Much like this question, I am looking to return a resultset from function and work with this resultset just like with an ordinary table, but with the extra twist that I want to do this from within a procedure (using Oracle versions >= 11).
My basic intent is to allow the results of a dynamic query be used as a starting point for a very complex static SQL statement.

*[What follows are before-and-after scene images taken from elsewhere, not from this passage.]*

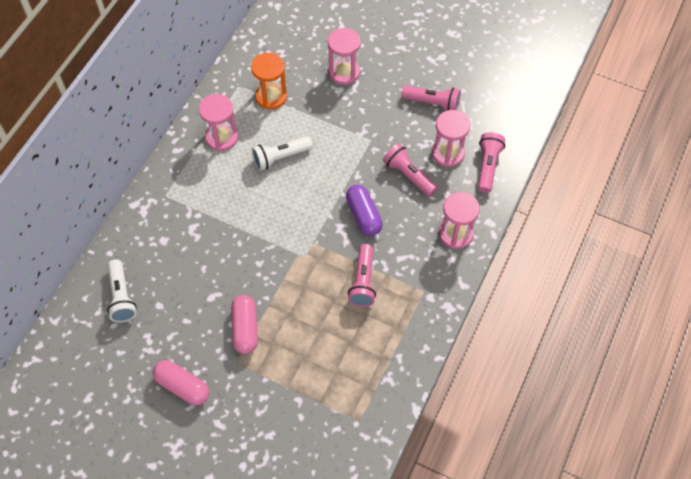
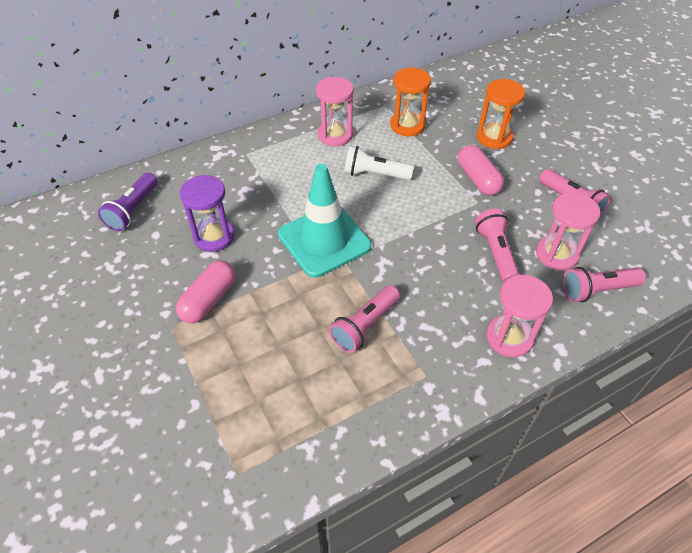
camera: 35 degrees right, 10 degrees down
white flashlight [107,259,137,322] -> purple flashlight [98,173,157,231]
pink capsule [153,360,209,405] -> pink capsule moved to [458,145,504,196]
pink hourglass [328,28,361,85] -> orange hourglass [477,79,525,149]
purple capsule [346,185,383,236] -> none
pink flashlight [478,132,505,193] -> pink flashlight turned 150 degrees counterclockwise [562,267,646,302]
none -> purple hourglass [180,175,235,252]
none -> turquoise traffic cone [278,164,372,278]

For calls directly from a SQL*PLUS prompt, multiple solutions exist, but they all seem to fail when run in a procedure. For example, using 'method4':
SQL> WITH q AS (SELECT * FROM TABLE(method4.query('select id, pid from
2 my_table where rownum < 100')))
3 SELECT * FROM q where rownum <4;
ID PID
--------------- ----------
72 499
11 89
13 23
3 rows selected.
SQL> CREATE OR REPLACE PROCEDURE test_x (
2 p_sql IN VARCHAR2,
3 p_results OUT SYS_REFCURSOR
4 ) IS
5 BEGIN
6 open p_results for
7 WITH q AS (SELECT * FROM TABLE(method4.query(p_sql)))
8 SELECT * FROM q where rownum <4; -- this is where the complex logic would go
9 END test_x;
10 /
Warning: Procedure created with compilation errors.
SQL> show errors
Errors for PROCEDURE TEST_X:
LINE/COL ERROR
-------- -----------------------------------------------------------------
7/4 PL/SQL: SQL Statement ignored
7/29 PL/SQL: ORA-22905: cannot access rows from a non-nested table
item
SQL>
In my real application, the query in the procedure will be quite long and complex. I want to avoid generating dynamic SQL for each call. (That is my current 'fall-back' solution.)

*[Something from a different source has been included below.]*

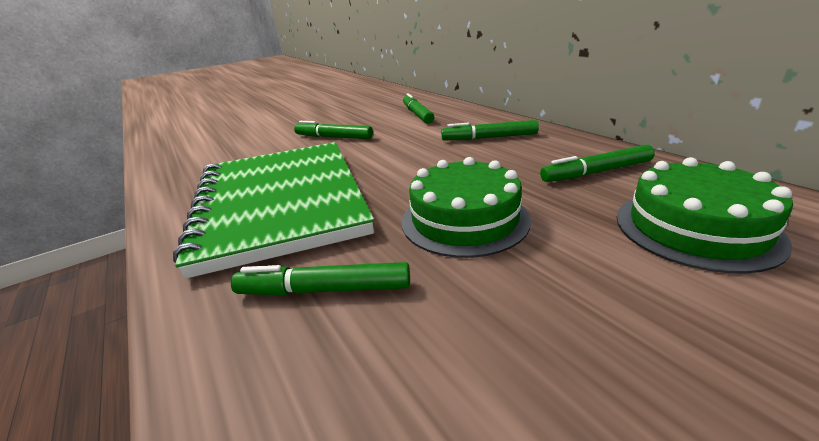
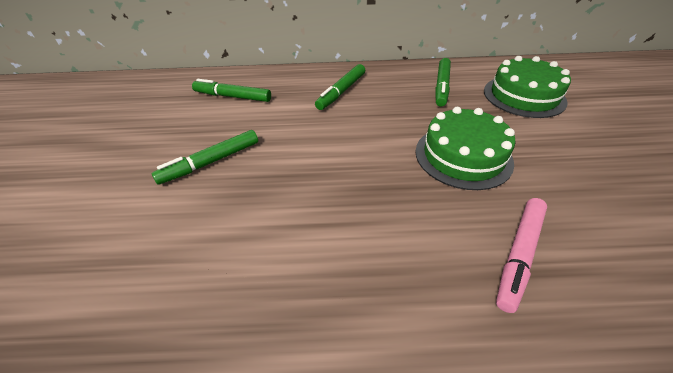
camera: 60 degrees left, 15 degrees up
green notebook [173,142,374,279] -> none
green marker [231,262,410,295] -> pink marker [496,198,547,313]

Is there a way to leverage 'ANYDATASET table functions' from within stored procedures?
Update: I have been informed that receiving pipelined content in a PL/SQL context is not possible. I believe that only leaves me with a non-pipelined approach - which I believe has the same problem...
Given the following non-pipelined analog of the initial SQL:
SQL> CREATE OR REPLACE FUNCTION myQuery (
2 p_1 IN VARCHAR2
3 ) RETURN ANYDATASET AS p_result ANYDATASET;
4 BEGIN
5 EXECUTE IMMEDIATE p_1 INTO p_result;
6 RETURN(p_result);
7 END myQuery;
8 /
Function created.
SQL> CREATE OR REPLACE PROCEDURE test_x2 (
2 p_sql IN VARCHAR2,
3 p_results OUT SYS_REFCURSOR
4 ) IS
5 myset anydataset;
6 BEGIN
7 myset := method4.query(p_sql);
8 open p_results for
9 WITH q AS (SELECT * FROM TABLE(myset))
10 SELECT * FROM q where rownum <4; -- this is where the complex logic would go
11 END test_x2;
12 /
Warning: Procedure created with compilation errors.
SQL> show errors
Errors for PROCEDURE TEST_X2:
LINE/COL ERROR
-------- -----------------------------------------------------------------
9/7 PL/SQL: SQL Statement ignored
9/32 PL/SQL: ORA-22905: cannot access rows from a non-nested table
item
106/13 PLS-00653: aggregate/table functions are not allowed in PL/SQL
scope
It appears that the use of table functions is not allowed in PL/SQL - independent of pipelining or not.
If so, are there any other ways to take take a dynamic query for which the resulting schema can be anything, and feed it into a subsequent static query as a 'with' input, all within a PL/SQL procedure?